Tasks to perform
1. According to the forum thread, which part of the UK Army is Bond Girl's husband in?
2. Reproduce the forum thread's wording from "We looked into" up to and including "I've been told.".

Study text

::::::::::

# Australian Army Lateral Transfer - help please!



## Bond Girl (Aug 13, 2007)

My husband is looking to transfer from the UK Army (Royal Artillery) to the Australian Army. As yet we're in the very early application stages, but we'd love to hear from anyone who has already made the move from the UK. We're currently trying to get as much info as possible together so that we can make a final, informed decision. 
If anyone could please contact me with information, that would be great. Many thanks!


----------



## Pete W (Aug 19, 2007)

Hi Bond Girl

Me and my wife Sarah just completed our interviews in London and got accepted, but we are still uncertain - it's a big move for the kids. Interested to know how you get on. Financially we'd be crazy NOT to do it.

Pete W


----------



## Bond Girl (Aug 13, 2007)

Pete W said:


> Hi Bond Girl
> 
> Me and my wife Sarah just completed our interviews in London and got accepted, but we are still uncertain - it's a big move for the kids. Interested to know how you get on. Financially we'd be crazy NOT to do it.
> 
> Pete W


That's what we keep saying, but if we don't do it now then we'll never do it. We haven't put the app in yet, waiting for Garrick to get back from Afghanistan in October and then all systems go. How long did the process take from application to interview? And which branch of the Army are you in? Any information you could offer would be great, if you don't mind...


----------



## eddy (May 29, 2008)

*transfer*

hi i have my interview in aug this year any tip or hints on what questions they will ask me eddy



QUOTE=Pete W;4107]Hi Bond Girl

Me and my wife Sarah just completed our interviews in London and got accepted, but we are still uncertain - it's a big move for the kids. Interested to know how you get on. Financially we'd be crazy NOT to do it.

Pete W[/QUOTE]


----------



## eddy (May 29, 2008)

hi i have my interview in aug this year any tip or hints on what questions they will ask me eddy


----------



## Bond Girl (Aug 13, 2007)

We never actually went for it in the end! 

We looked into it at length for over 6 months and eventually came to the conclusion that it was too big a risk to take. We did loads of research on moving to Oz and spoke to several people who had already made the switch across from the UK, but most were very homesick for their families in the UK and they said that the cost of living was very high in Oz and that the Australian people just weren't that friendly. Apparently, you DO get more of an "outdoor" lifestyle, but you have to work all hours to be able to actually afford to do anything! Or so I've been told.

Also, my husband had been told all manner of things about the Oz Army that just weren't true, so we decided to stick with the UK instead.

::::::::::

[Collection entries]

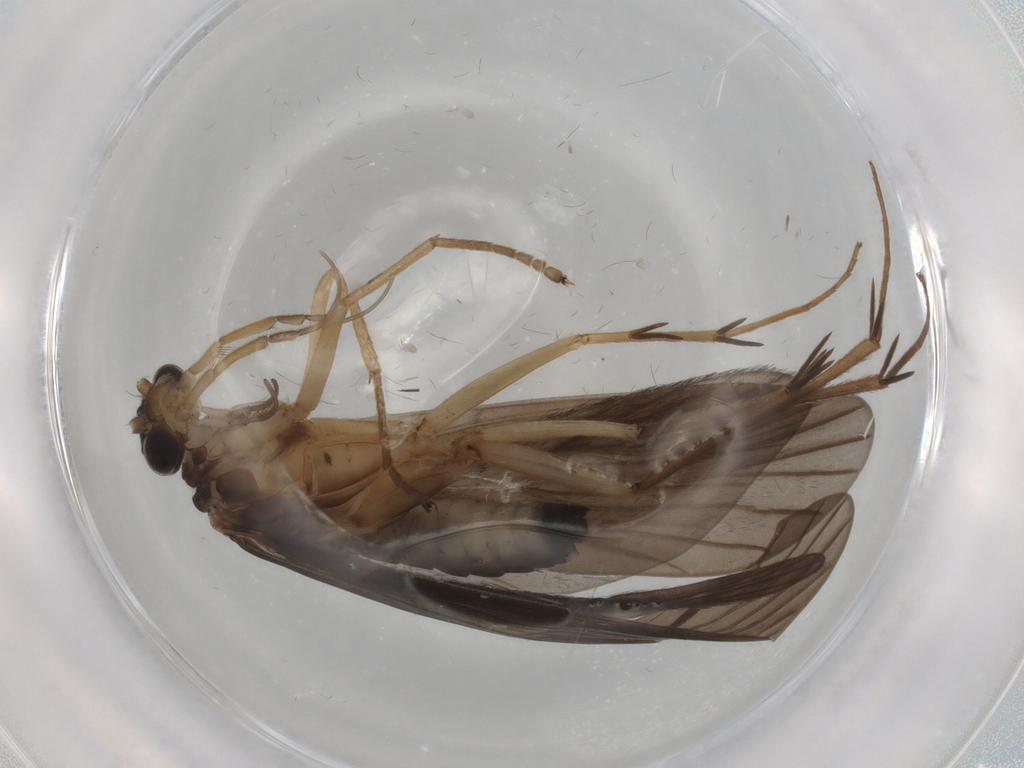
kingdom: Animalia
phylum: Arthropoda
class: Insecta
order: Trichoptera
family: Philopotamidae
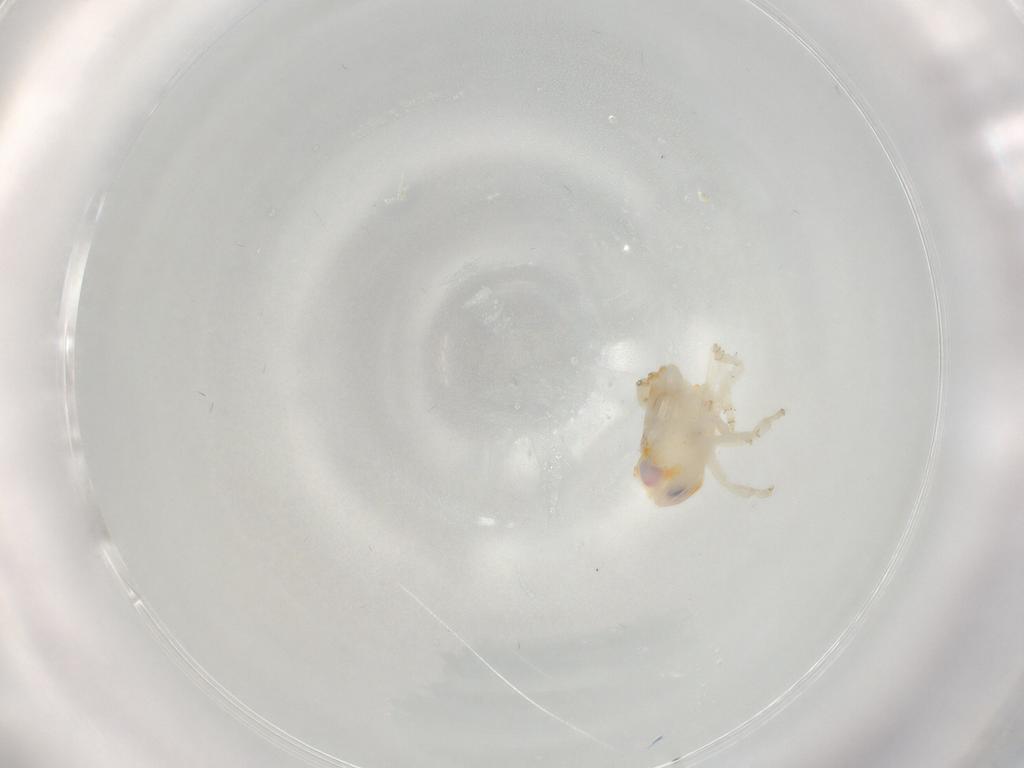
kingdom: Animalia
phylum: Arthropoda
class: Insecta
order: Hemiptera
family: Nogodinidae
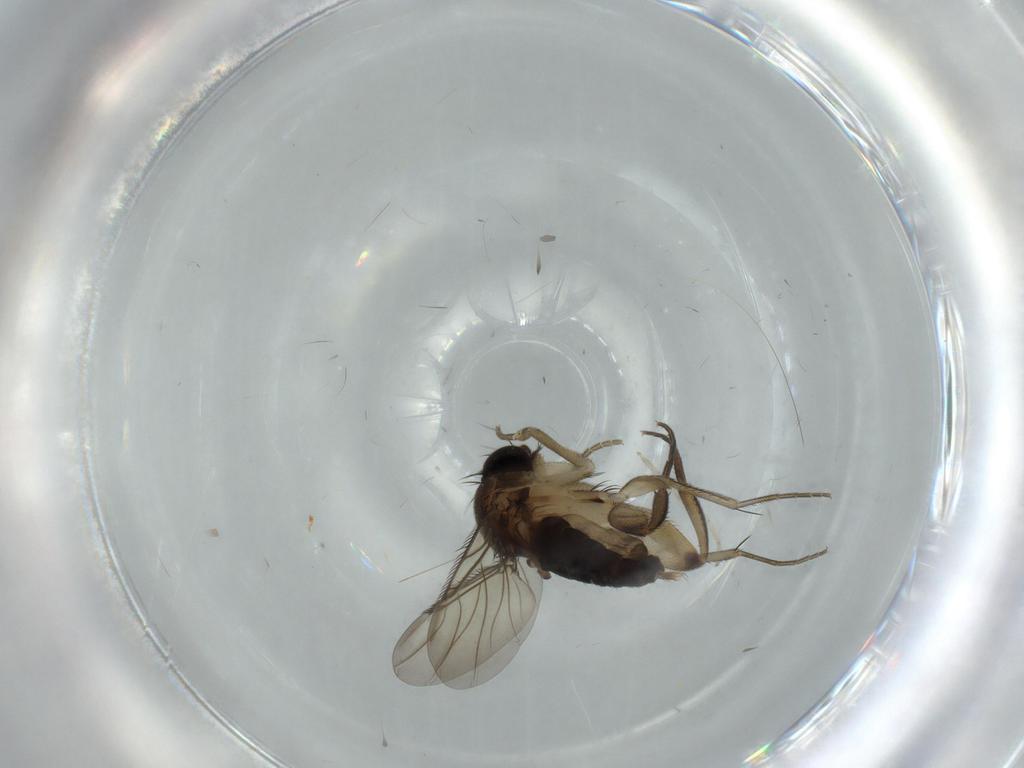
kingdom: Animalia
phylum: Arthropoda
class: Insecta
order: Diptera
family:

::::::::::

Solutions to the tasks
1. The Royal Artillery.

2.
We looked into it at length for over 6 months and eventually came to the conclusion that it was too big a risk to take. We did loads of research on moving to Oz and spoke to several people who had already made the switch across from the UK, but most were very homesick for their families in the UK and they said that the cost of living was very high in Oz and that the Australian people just weren't that friendly. Apparently, you DO get more of an "outdoor" lifestyle, but you have to work all hours to be able to actually afford to do anything! Or so I've been told.